Which brings us to the House of Lords. Now, if anything, to Matron this is them most perplexing control instrument of them all. As a lawyer trained in constitutional theory, the principles of democracy and the state and the separation of powers, she cannot but look at the Upper Chamber with a certain amount of incredulity and irritation. Unelected, appointed for life and not particularly accountable to anyone themselves, members of this elite circle do not seem to her the best way of ensuring successive governments' compliance with common values of freedom, equality and human decency. And indeed, the recent cash-for-amendments allegations seem to be proof that the system may have some inherent flaws. And yet, it is the House Lords that human rights campaigners increasingly look to as an ally, when it comes to curbing the government's worst excesses in the human rights arena (most recently largely seen in the context of anti-terrorism laws). And it seems to work, as the recent dismissal of plans to extent to 42 days the period for which police could hold a suspect without charge, seems to show.

So why does it work? The most entertaining explanation Matron has ever heard was given by Lord Lester of Herne Hill during a conference a few years ago. His Lordship mused that most members of the House of Lords seem to have been barristers at one time or other in their life. Barristers, he argued, are an eccentric bunch and trying to control them is a bit like trying to herd cats.

So lets get this straight: the well-being of the British people is ultimately protected by its eccentrics? Now this is an explanation that Matron - a bit of an eccentric herself according to those who know her in the flesh - would love to believe and trust in. But is it enough? After 15 years' residence in this great country, Matron is no loser to answering this question than she was when she first taught English constitution law to undergraduates in 1997 - which she did with an undeniable air of anxiety and moral panic. The best she can come up with even today, is that constitutional checks and balances seem to draw their validity from, and seem to work within, their own cultural and historical context. Until they don't, that is.

1 comment:

  1. Matron is right, of course. The best we can do is absurd. But there are two big obstacles to doing better.

    The first is political - politicians will be loath to have their powers fettered, for that is what entrenched constitutions do.
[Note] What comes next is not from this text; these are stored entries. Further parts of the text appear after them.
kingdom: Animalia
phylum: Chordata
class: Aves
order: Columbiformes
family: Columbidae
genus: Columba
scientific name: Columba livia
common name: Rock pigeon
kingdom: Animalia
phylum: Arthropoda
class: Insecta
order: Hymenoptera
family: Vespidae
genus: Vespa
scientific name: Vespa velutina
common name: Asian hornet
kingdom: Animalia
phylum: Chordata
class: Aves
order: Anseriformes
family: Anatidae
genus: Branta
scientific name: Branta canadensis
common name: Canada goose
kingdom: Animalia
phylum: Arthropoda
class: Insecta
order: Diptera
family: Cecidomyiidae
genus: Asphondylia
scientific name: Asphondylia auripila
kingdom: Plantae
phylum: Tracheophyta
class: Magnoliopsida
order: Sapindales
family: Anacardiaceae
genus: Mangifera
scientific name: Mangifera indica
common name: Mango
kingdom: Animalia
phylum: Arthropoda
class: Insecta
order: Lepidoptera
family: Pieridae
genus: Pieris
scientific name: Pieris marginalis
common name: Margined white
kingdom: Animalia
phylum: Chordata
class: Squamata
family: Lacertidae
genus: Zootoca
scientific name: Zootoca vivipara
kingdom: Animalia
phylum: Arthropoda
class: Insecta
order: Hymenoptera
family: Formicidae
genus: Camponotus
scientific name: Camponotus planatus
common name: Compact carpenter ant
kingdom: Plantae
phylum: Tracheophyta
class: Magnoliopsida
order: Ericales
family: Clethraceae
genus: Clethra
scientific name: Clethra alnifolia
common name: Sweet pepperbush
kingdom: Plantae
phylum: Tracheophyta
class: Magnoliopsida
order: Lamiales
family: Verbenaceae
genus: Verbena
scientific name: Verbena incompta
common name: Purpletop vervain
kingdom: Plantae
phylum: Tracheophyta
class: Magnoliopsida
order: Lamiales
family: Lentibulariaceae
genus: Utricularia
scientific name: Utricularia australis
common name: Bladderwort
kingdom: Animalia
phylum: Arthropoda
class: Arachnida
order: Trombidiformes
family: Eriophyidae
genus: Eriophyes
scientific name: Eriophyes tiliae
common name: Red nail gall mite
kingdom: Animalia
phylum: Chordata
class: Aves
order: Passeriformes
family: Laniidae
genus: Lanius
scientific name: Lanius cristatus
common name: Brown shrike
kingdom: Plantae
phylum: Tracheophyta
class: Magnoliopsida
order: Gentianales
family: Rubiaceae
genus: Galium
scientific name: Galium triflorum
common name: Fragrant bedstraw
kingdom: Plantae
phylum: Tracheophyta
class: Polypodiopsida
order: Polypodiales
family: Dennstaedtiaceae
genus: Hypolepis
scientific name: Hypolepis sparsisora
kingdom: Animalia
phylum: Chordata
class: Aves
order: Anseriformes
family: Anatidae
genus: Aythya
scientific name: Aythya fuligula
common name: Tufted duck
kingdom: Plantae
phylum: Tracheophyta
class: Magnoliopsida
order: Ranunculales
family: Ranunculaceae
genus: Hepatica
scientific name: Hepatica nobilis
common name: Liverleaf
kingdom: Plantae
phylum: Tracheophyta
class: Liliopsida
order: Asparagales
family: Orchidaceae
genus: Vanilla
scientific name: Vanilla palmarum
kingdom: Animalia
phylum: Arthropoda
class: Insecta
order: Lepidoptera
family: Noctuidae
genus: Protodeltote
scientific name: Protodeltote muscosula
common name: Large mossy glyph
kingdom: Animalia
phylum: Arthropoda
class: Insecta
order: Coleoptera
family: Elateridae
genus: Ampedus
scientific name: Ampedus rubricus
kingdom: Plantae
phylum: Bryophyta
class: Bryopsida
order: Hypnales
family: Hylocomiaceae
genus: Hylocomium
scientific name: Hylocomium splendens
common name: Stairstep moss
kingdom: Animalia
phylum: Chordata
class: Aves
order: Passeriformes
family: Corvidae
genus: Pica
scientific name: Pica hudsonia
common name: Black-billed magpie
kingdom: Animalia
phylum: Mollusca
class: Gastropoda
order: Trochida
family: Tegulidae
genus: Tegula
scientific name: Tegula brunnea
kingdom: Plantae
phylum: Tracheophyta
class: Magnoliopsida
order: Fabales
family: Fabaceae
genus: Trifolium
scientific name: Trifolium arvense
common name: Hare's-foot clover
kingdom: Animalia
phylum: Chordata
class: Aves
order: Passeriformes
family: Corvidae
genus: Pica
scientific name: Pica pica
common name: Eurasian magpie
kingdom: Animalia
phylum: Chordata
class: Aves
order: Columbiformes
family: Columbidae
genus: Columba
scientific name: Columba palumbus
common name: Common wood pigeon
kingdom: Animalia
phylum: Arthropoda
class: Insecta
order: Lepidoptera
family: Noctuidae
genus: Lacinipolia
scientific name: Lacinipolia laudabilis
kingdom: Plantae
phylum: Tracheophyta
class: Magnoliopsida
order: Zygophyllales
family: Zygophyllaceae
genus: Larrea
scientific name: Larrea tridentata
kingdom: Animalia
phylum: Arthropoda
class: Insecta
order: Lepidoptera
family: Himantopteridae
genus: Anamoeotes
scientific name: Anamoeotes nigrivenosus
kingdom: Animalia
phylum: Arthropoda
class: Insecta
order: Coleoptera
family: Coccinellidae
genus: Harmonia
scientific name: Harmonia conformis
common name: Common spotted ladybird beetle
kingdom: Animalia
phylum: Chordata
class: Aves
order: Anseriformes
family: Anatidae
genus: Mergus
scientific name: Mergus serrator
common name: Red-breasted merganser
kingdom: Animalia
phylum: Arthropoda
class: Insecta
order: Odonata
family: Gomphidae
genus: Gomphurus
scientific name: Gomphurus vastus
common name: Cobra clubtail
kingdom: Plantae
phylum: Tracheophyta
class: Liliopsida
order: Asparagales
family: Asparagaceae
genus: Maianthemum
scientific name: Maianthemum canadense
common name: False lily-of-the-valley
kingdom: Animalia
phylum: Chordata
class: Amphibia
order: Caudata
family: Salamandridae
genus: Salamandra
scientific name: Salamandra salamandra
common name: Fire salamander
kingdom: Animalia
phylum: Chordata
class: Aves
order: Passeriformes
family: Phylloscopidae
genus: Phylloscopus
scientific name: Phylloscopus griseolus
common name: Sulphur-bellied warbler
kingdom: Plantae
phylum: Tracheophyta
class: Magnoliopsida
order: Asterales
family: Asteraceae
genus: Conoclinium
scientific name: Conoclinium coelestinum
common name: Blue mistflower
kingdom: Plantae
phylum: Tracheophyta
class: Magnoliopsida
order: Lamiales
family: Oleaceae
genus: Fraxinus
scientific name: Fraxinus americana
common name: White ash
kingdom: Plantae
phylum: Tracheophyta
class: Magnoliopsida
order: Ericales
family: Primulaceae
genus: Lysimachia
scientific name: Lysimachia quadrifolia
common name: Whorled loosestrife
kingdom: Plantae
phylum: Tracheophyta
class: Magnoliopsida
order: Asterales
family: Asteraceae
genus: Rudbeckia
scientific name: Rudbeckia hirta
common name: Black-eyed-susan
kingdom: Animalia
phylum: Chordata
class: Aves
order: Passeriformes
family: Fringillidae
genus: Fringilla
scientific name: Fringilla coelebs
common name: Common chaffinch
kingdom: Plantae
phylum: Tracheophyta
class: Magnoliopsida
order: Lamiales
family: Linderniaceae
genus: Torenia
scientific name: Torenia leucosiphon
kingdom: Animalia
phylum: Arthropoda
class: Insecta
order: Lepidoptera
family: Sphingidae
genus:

They will call it giving powers to unelected judges; and the fear that the public might favour such a course is one reason why politicians like to see the judges taking the blame for lenient sentences, human rights and whatever else the tabloids inveigh against from time to time.

    The more interesting obstacle is legal. The legal rule that an Act of Parliament can repeal any prior Act is not a rule that an Act of Parliament can alter. So we cannot by any ordinary legal process entrench a constitution. Only some form of revolution will do it. Our last one (1688) was too early for such an idea to have formed. Are we ready for the next one?

    I fear Matron should not hold her breath.